Collected data
---+---

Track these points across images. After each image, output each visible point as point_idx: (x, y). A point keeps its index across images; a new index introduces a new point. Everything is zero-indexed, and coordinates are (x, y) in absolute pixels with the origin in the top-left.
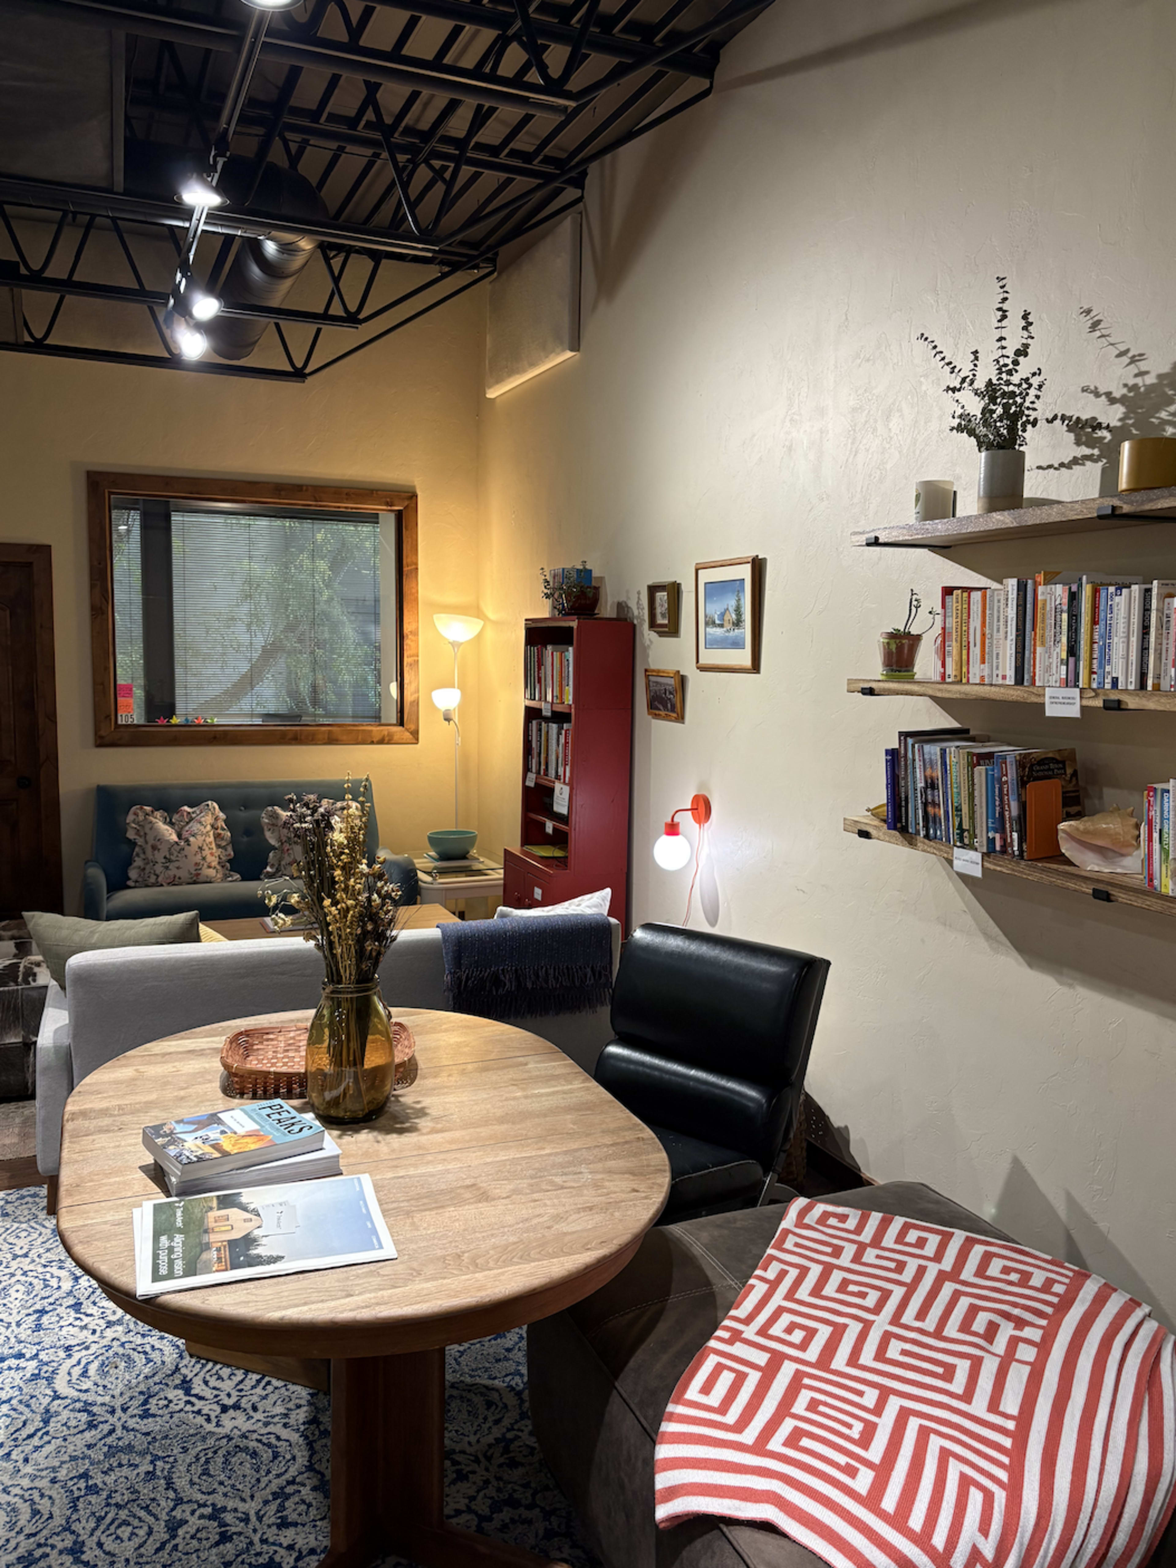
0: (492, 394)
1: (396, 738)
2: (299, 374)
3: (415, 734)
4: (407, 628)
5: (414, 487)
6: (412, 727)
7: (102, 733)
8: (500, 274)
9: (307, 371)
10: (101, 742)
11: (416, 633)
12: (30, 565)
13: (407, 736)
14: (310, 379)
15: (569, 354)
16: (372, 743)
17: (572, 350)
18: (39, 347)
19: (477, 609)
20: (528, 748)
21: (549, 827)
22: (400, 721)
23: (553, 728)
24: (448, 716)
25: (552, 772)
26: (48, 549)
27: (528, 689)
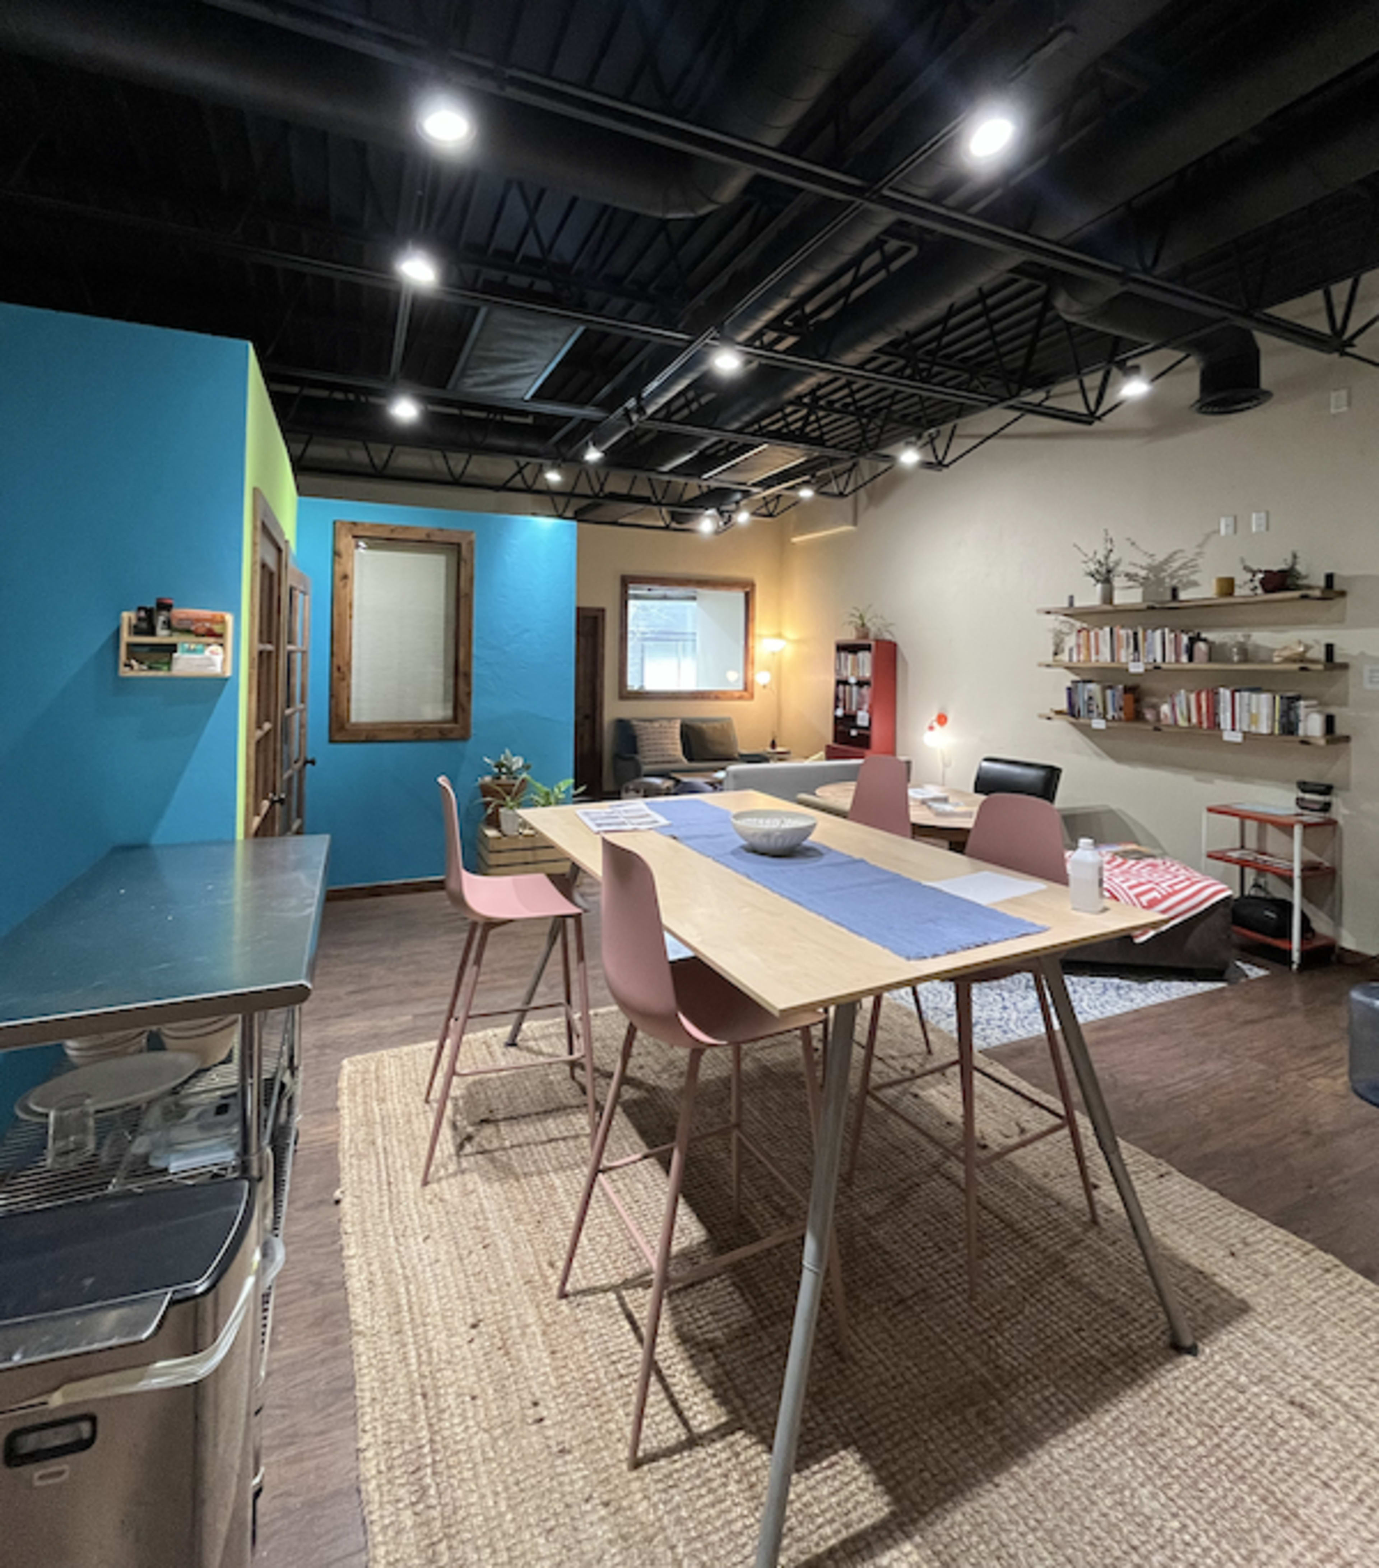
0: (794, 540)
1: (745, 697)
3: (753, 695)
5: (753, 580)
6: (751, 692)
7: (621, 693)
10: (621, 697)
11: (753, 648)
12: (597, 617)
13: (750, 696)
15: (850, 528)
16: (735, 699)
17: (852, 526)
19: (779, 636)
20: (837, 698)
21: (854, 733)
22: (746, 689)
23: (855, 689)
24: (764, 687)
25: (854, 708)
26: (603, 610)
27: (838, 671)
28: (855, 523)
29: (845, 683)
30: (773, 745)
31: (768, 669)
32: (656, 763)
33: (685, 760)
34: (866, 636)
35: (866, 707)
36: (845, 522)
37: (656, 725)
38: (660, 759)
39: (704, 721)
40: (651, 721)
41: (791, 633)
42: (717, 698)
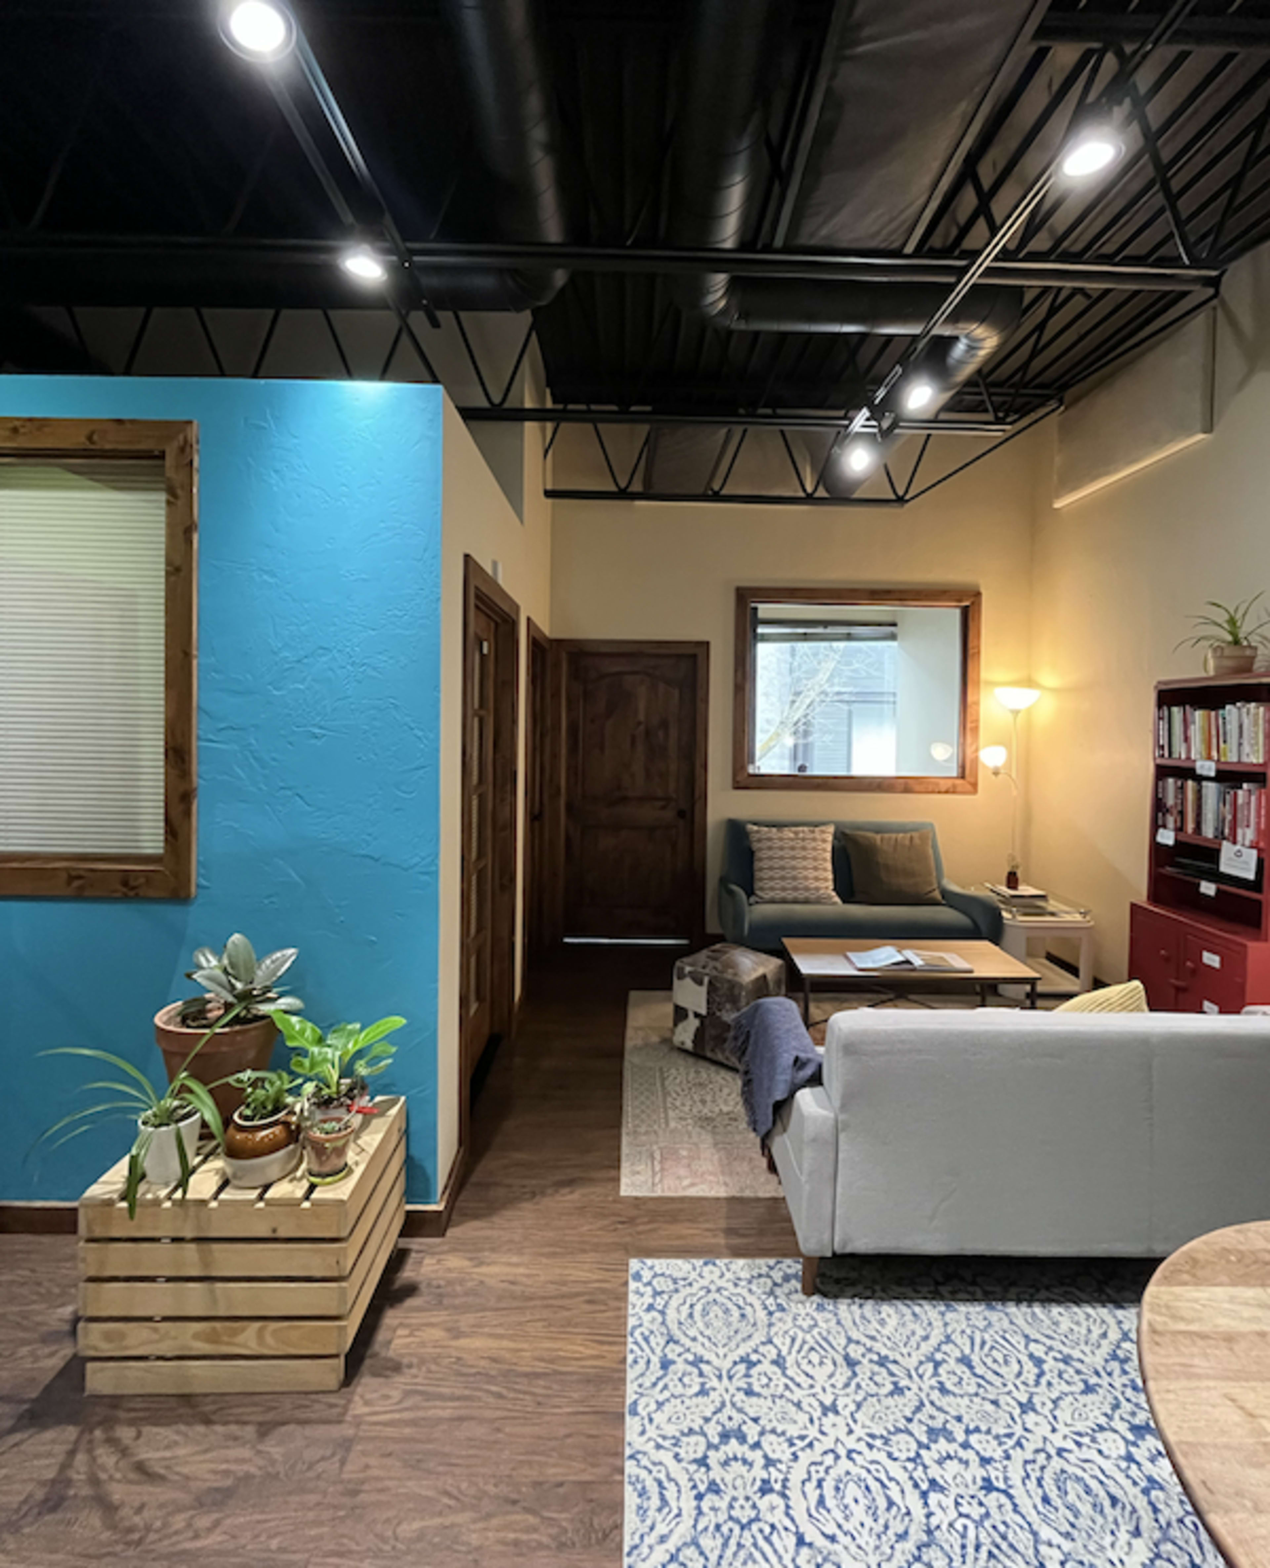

---+---

Task: Please copy the preceding records exactly and omit the images.

Reply to the exercise:
Track these points across images. After each image, output each visible point as point_idx: (x, y). A point keeps its index across images; a new index introduces a new point. Everything is zero-indexed, and coordinates are (x, y) in absolute pixels with the origin in the top-left.
0: (492, 394)
1: (396, 738)
2: (299, 374)
3: (415, 734)
4: (407, 628)
5: (414, 487)
6: (412, 727)
7: (102, 733)
8: (500, 274)
9: (307, 371)
10: (101, 742)
11: (416, 633)
12: (30, 565)
13: (407, 736)
14: (310, 379)
15: (569, 354)
16: (372, 743)
17: (572, 350)
18: (39, 347)
19: (477, 609)
20: (528, 748)
21: (549, 827)
22: (400, 721)
23: (553, 728)
24: (448, 716)
25: (552, 772)
26: (48, 549)
27: (528, 689)
0: (794, 540)
1: (745, 697)
3: (753, 695)
5: (753, 580)
6: (751, 692)
7: (621, 693)
10: (621, 697)
11: (753, 648)
12: (597, 617)
13: (750, 696)
15: (850, 528)
16: (735, 699)
17: (852, 526)
19: (779, 636)
20: (837, 698)
21: (854, 733)
22: (746, 689)
23: (855, 689)
24: (764, 687)
25: (854, 708)
26: (603, 610)
27: (838, 671)
28: (855, 523)
29: (845, 683)
30: (773, 745)
31: (768, 669)
32: (656, 763)
33: (685, 760)
34: (866, 636)
35: (866, 707)
36: (845, 522)
37: (656, 725)
38: (660, 759)
39: (704, 721)
40: (651, 721)
41: (791, 633)
42: (717, 698)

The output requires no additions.